How to define Model for NUTS/HMC when samples from a posterior over Network parameters are required


I am new to pyro, so apologies if this seems foolish. So I have this problem setup, wherein I have a Neural Network that can be used in conjunction with the Cross-Entropy loss to give us the log likelihood of the observed data; given the parameters of the Network. Also, we impose a Standard Normal Prior over the parameters of the Network. The goal is to get samples from the posterior over the Network parameters \theta given the observed data. From Bayes Rule

P(\theta \vert Data) \propto P(Data \vert \theta) P(\theta)

If I were able to pass in a potential function to the HMC/NUTS samples, this would be pretty straight forward. Since I have access to the likelihood and prior models. But this fails with the following error

ValueError: Must provide valid initial parameters to begin sampling when using `potential_fn` in HMC/NUTS kernel.

I looked through this post on the forum which suggested to provide a model as the input to the NUTS/HMC sampler.

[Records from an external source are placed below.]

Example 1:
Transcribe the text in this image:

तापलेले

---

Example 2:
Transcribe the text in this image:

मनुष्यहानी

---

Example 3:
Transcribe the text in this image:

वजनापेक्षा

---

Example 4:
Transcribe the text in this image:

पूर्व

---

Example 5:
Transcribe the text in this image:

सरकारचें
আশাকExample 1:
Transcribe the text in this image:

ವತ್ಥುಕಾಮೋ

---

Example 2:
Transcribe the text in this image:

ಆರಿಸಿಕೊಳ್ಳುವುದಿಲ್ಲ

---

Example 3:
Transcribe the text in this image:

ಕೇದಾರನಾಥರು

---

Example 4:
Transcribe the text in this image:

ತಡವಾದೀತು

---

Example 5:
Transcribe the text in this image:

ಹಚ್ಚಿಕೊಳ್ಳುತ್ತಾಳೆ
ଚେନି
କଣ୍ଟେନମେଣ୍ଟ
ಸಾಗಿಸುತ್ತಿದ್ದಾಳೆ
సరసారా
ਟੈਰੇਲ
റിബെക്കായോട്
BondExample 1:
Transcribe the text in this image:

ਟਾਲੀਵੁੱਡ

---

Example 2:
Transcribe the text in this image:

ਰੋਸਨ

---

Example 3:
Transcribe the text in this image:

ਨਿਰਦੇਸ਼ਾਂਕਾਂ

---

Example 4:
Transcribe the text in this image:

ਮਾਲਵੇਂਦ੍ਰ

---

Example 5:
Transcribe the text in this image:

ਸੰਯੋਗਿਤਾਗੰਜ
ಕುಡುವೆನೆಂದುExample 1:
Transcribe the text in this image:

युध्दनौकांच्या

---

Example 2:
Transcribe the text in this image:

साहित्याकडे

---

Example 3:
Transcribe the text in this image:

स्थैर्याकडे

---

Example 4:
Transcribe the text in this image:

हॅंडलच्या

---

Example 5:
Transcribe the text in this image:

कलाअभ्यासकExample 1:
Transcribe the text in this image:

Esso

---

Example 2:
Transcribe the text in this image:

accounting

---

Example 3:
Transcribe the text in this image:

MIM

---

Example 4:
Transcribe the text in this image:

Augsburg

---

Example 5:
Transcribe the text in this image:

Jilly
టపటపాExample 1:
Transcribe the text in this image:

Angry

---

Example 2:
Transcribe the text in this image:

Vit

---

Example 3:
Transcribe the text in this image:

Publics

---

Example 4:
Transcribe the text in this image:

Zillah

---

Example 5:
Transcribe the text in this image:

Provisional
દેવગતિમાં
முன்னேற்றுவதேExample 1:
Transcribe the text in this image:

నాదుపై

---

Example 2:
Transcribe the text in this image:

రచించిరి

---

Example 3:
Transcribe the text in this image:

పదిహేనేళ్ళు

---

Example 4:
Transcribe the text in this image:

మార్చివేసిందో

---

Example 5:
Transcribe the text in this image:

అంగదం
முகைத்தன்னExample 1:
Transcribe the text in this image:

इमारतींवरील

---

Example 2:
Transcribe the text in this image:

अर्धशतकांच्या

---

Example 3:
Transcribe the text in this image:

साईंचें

I am confused with regards to how to specify this using model. Also, I have written my code such that the Pytorch Network has no internal parameters, and given some data and the flattened network parameters, it performs a forward pass (appropriately splitting the flattened tensor into all the required parameters of the network, in a sequential manner). My current thought process looks like follows

In the code below, net is the Network, dist is a class that computes the log likelihood of the observed data given the parameterized network.

def probabilistic_model(net, dist, data_inputs, data_targets):
    ## net.num_params is the number of parameters which this network expects, dtype: int
    prior_dist = dist.Normal(0., 1.).expand([net.num_params]).to_event(1)
    params = pyro.sample("params", prior_dist)
    log_prior = prior_dist.log_prob(params).sum()
    data_preds = net(data_inputs, params)
    log_likelihood = dist.log_prob(data_preds, data_targets)
    log_unnorm_posterior = log_likelihood + log_prior
    ........ What to have here ? ...............

How do i structure my model, so that I would be able to sample from the posterior over the Network parameters. I am not returning the log_unnorm_posterior (or its exponentiated version), since at no point in this code have i conditioned on the Data. I am assuming, it should be similar to the following snippet I saw in a Pyro tutorial, with the conditioning and the distribution changed

return pyro.sample("obs", dist.Normal(mean, sigma), obs=log_gdp)

Do let me know if this is the right way to do it, or any mistakes I am making with the current formulation?